Start of Information provided
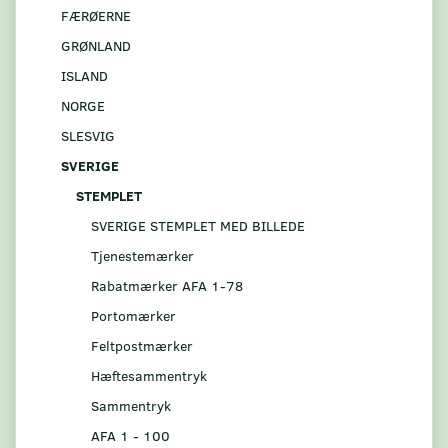
FÆRØERNE
GRØNLAND
ISLAND
NORGE
SLESVIG
SVERIGE
STEMPLET
SVERIGE STEMPLET MED BILLEDE
Tjenestemærker
Rabatmærker AFA 1-78
Portomærker
Feltpostmærker
Hæftesammentryk
Sammentryk
AFA 1 - 100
End of Information provided
=== Brief ===
Could you write all the entries out again exactly, but without their pictures?

=== Solved problem ===
FÆRØERNE
GRØNLAND
ISLAND
NORGE
SLESVIG
SVERIGE
STEMPLET
SVERIGE STEMPLET MED BILLEDE
Tjenestemærker
Rabatmærker AFA 1-78
Portomærker
Feltpostmærker
Hæftesammentryk
Sammentryk
AFA 1 - 100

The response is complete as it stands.